### Supplied records
--*--

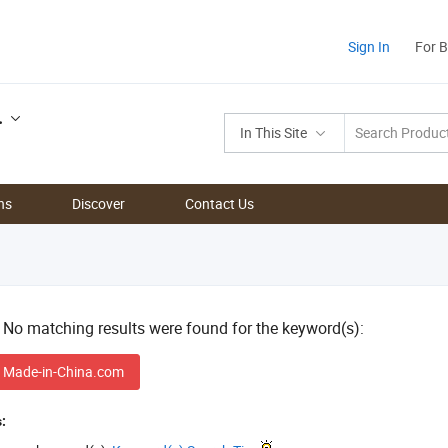
Sign In
For 
.
In This Site
ns
Discover
Contact Us
! No matching results were found for the keyword(s):
 Made-in-China.com
:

--*--

### Action item
Each entry above should be printed again word for word, with any picture dropped.

### Written answer
Sign In
For 
.
In This Site
ns
Discover
Contact Us
! No matching results were found for the keyword(s):
 Made-in-China.com
:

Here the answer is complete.